Achkar, predictably, refused to divulge Hampel’s anonymous sources for these swirling whispers. At the time, Stenger was a County councilman and frequent scourge of Dooley in news and political stories. When Stenger challenged Dooley for county executive, the EYE suspected that Stenger had been Hampel’s deep throat for those swirling whispers of corruption.

This suspicion became strengthened after Stenger paid a visit to The American for an editorial board visit. Though Dooley was the County’s first black chief executive, Stenger – a white man from South County – actually requested an editorial board meeting with us before Dooley did, and the EYE gave Stenger a fair hearing and reported a neutral story where he made a case for his candidacy. Stenger followed up by asking the paper’s managing editor to lunch, and during lunch Stenger went on and off the record. His accusations of corruption in the Dooley administration were shared off the record. This routine was perfectly consistent with Stenger appearing on the record in some Post reports about Dooley, while being an anonymous source when criminal corruption was alleged.

All of this came back to mind when Hampel resigned from the Post and accepted a vague “Special Projects” post with the Stenger administration (he is now called “policy advisor,” per Whitlock). The EYE wondered if Hampel was being repaid for his previous “excellent service” as a journalist, pushing Stenger’s anonymous allegations of corruption past his editors and onto the front page.

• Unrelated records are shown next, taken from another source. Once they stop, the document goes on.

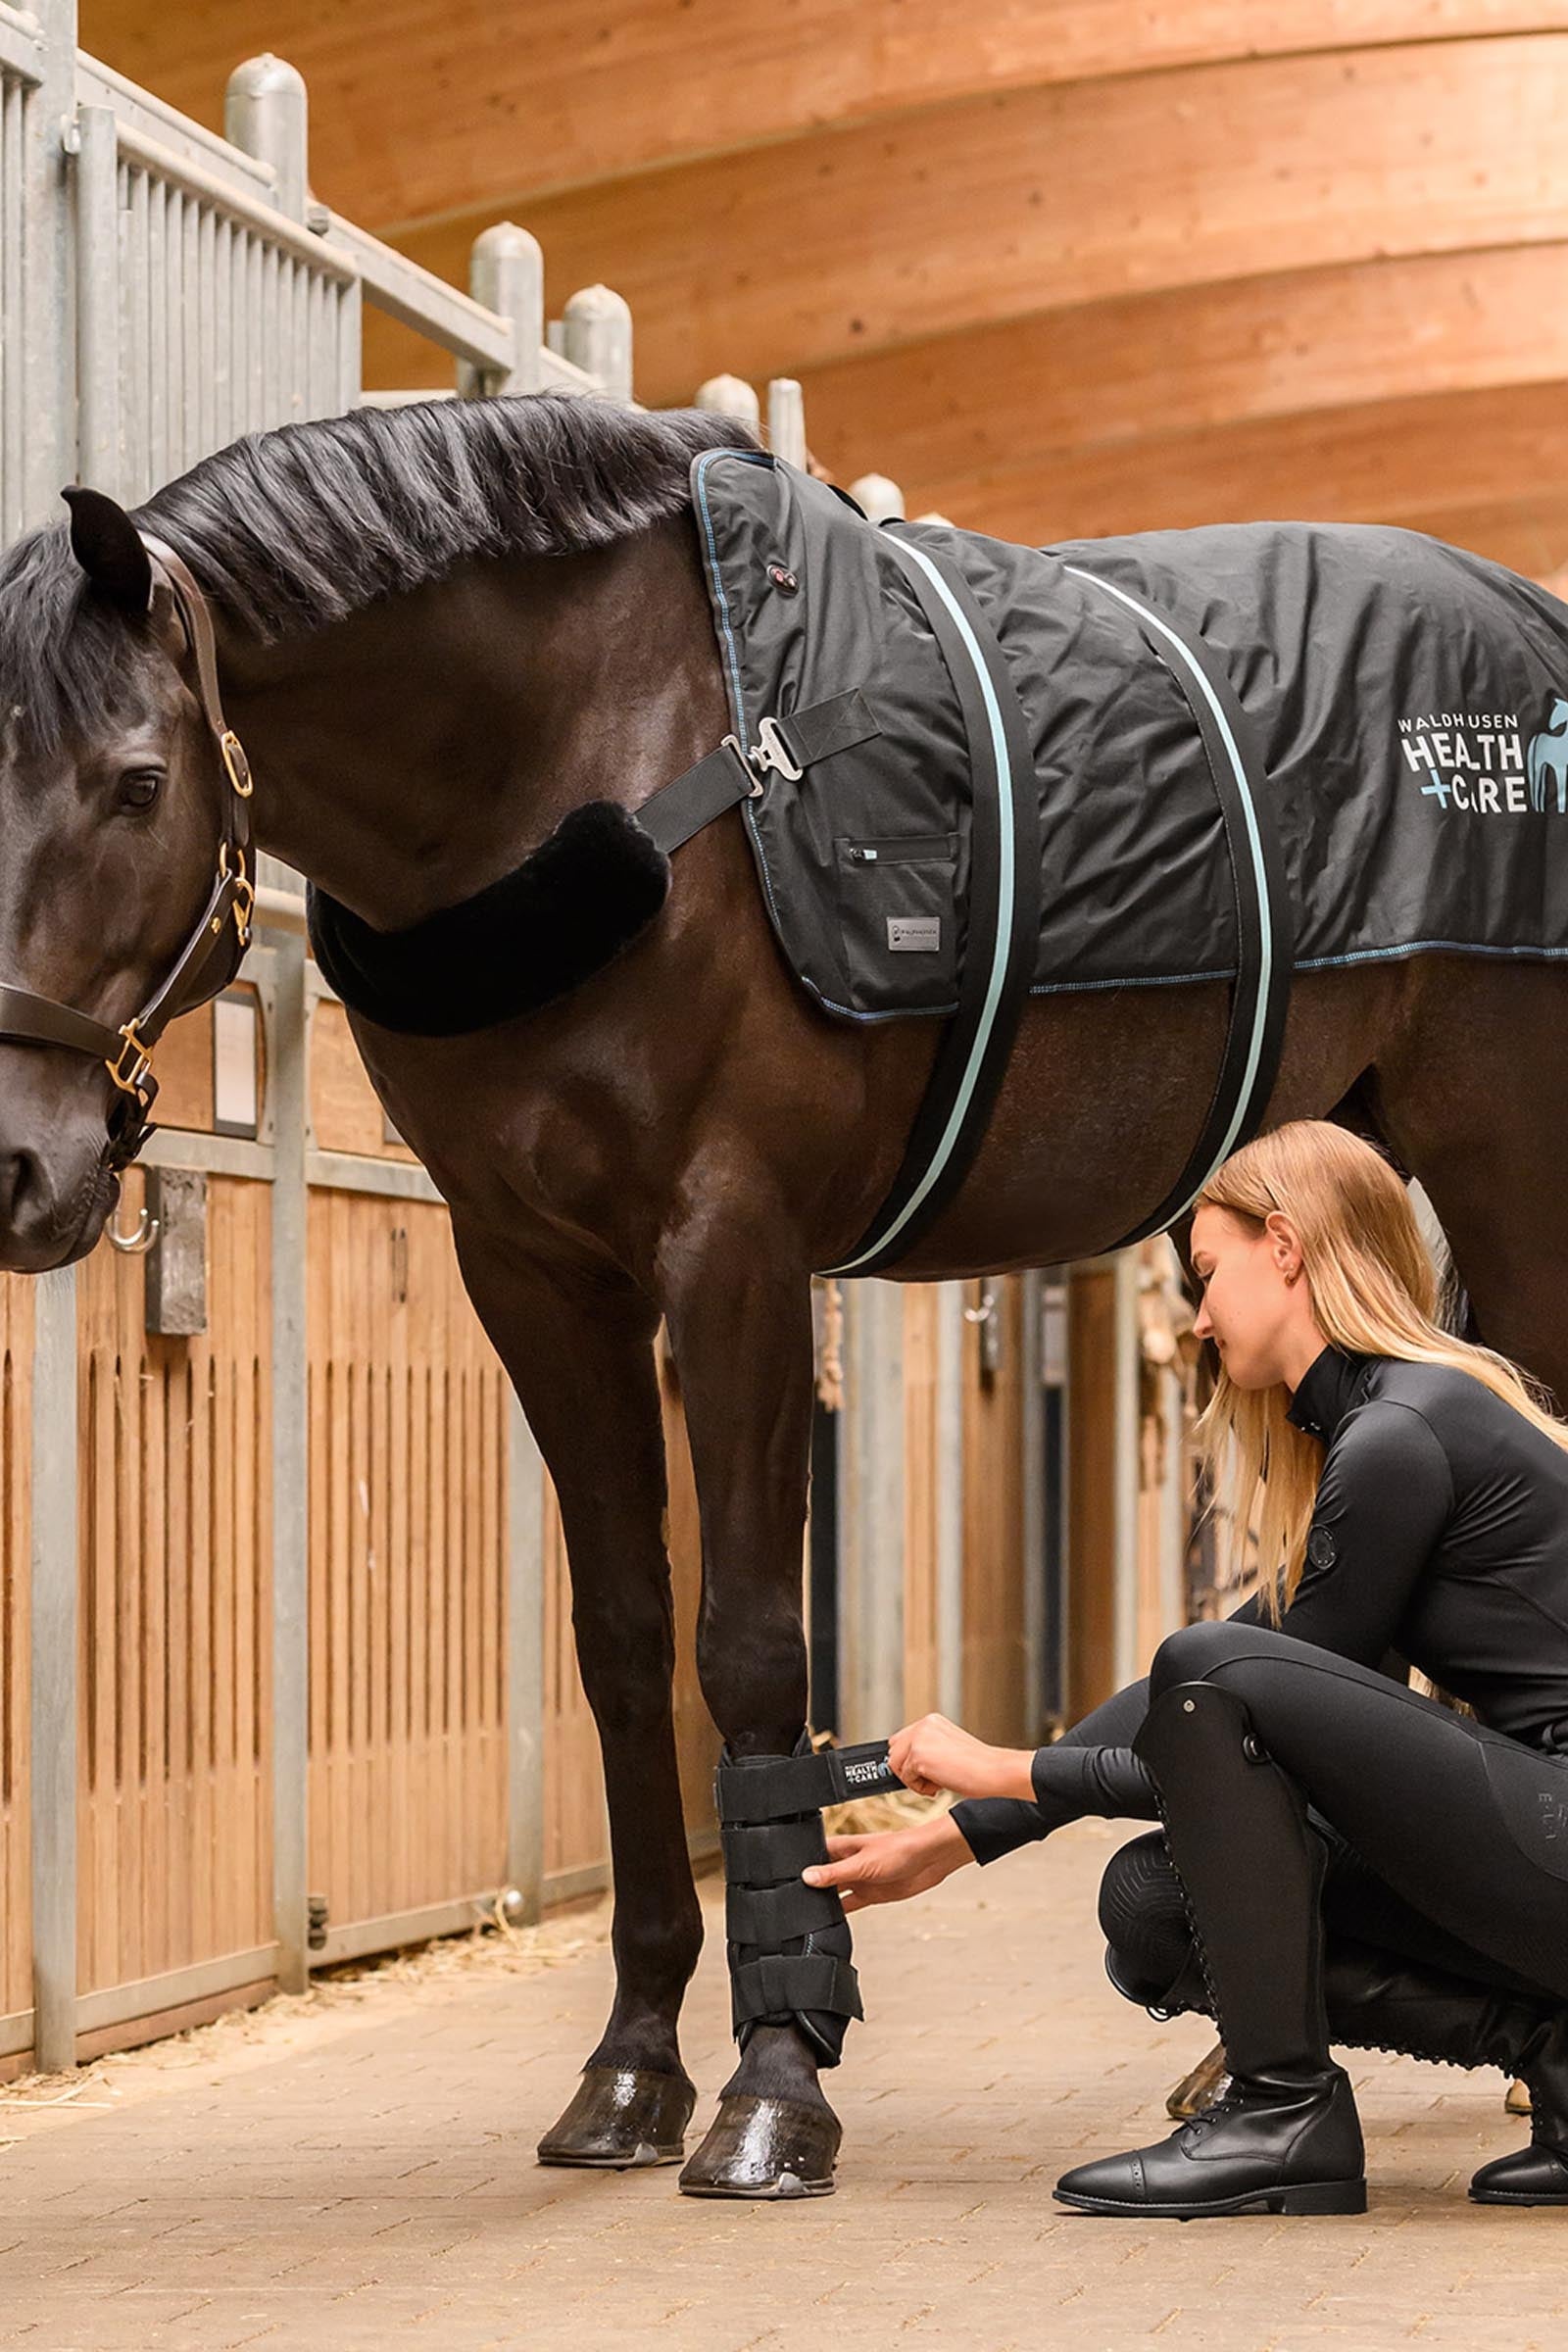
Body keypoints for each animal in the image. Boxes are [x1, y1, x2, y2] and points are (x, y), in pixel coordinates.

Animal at [0, 391, 1562, 2200]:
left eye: (136, 781)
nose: (19, 1164)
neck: (598, 758)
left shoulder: (732, 1249)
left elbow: (747, 1647)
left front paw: (774, 2081)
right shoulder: (535, 1269)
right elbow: (623, 1643)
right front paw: (627, 2071)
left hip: (1511, 1160)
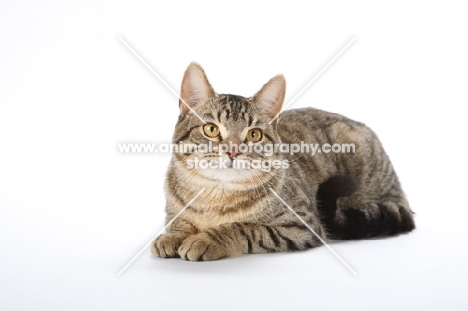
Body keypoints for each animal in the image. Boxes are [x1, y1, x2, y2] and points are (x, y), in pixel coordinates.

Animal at [150, 62, 414, 262]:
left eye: (254, 134)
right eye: (211, 129)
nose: (233, 151)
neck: (215, 197)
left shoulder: (301, 225)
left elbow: (243, 227)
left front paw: (208, 238)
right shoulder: (173, 211)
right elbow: (179, 222)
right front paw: (172, 236)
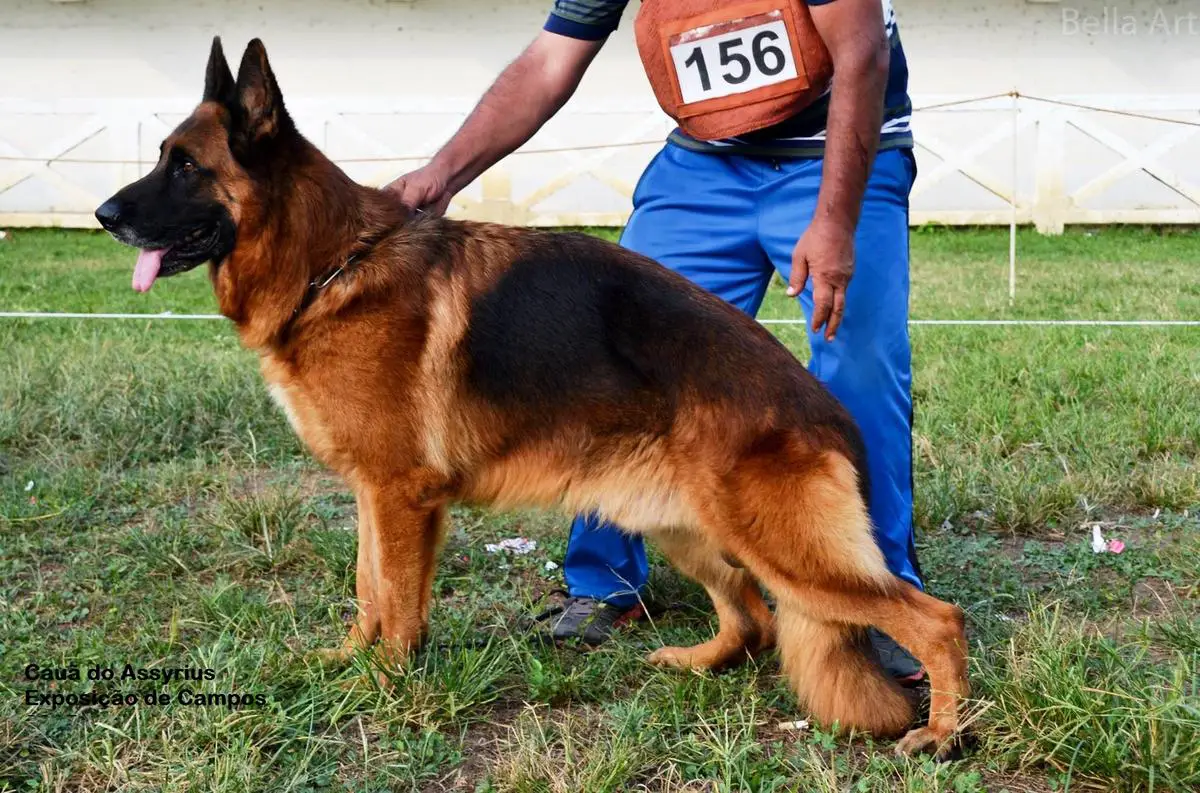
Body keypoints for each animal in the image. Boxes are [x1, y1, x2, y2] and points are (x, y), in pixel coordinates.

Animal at [98, 40, 969, 758]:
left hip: (782, 549)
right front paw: (348, 658)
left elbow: (396, 597)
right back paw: (695, 662)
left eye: (184, 166)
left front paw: (383, 681)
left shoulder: (401, 495)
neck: (329, 263)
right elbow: (368, 585)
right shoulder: (373, 494)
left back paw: (941, 733)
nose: (105, 214)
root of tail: (828, 415)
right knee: (754, 619)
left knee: (935, 617)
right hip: (683, 526)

After Stenger hired Hampel, The American approached Post editor Gilbert Bailon to ask if he had conducted an internal review to see if Stenger was one of Hampel’s anonymous sources for allegations of Dooley’s corruption – for which Dooley was never interviewed by investigators, let alone charged. Bailon’s response: “We don’t divulge the identity of any anonymous sources.”

Hampel and Stenger have never responded to requests to discuss their past relationship as journalist and source.

Back to the Post of today: The report on Belmar and Stenger’s letters was excellent public service journalism – truly, in this case, “excellent service” – but the protestors’ claim that the Post’s news reporters are “police stenographers” does still ring true, in part. The Post’s report on the leniency letters is framed from the point of view of the police union. Gabe Crocker, County police union rep, is the first named source in the story, and the County coppers are the heroes in the headline.

Interestingly, Stenger blamed the story on Crocker, claiming the copper was exacting payback for being denied one of the Stenger administration hookups that Saracino and Hampel landed. The Post reported that Stenger accused Crocker of merely “having an ax to grind” for being turned down for a job in his administration.